● **ENTRIES SHOWN**
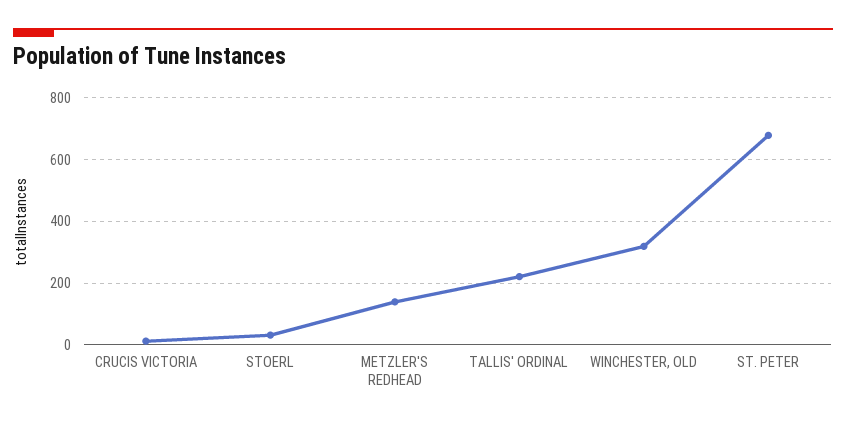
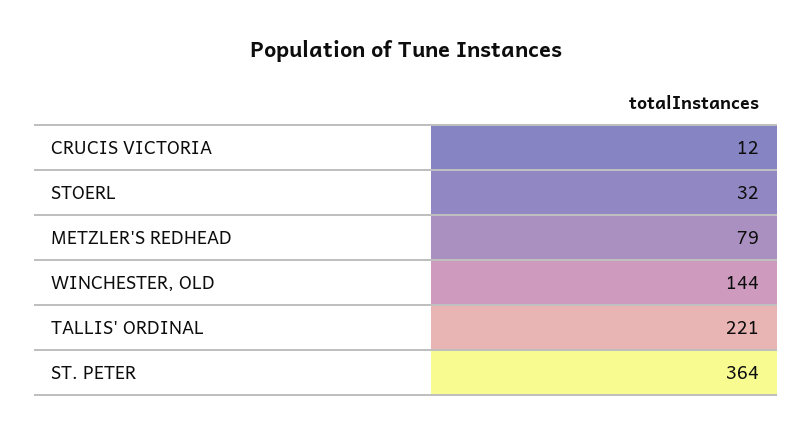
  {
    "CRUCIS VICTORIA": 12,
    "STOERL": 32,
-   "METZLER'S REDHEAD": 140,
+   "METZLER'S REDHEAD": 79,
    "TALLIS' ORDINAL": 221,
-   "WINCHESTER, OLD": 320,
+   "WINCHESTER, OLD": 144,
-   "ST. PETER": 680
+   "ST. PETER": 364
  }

● **AIM OF THE TASK**
Nothing but an exact copy of the data, without its images, should make up your answer.

● **WRITTEN RESPONSE**
  {
    "CRUCIS VICTORIA": 12,
    "STOERL": 32,
-   "METZLER'S REDHEAD": 140,
+   "METZLER'S REDHEAD": 79,
    "TALLIS' ORDINAL": 221,
-   "WINCHESTER, OLD": 320,
+   "WINCHESTER, OLD": 144,
-   "ST. PETER": 680
+   "ST. PETER": 364
  }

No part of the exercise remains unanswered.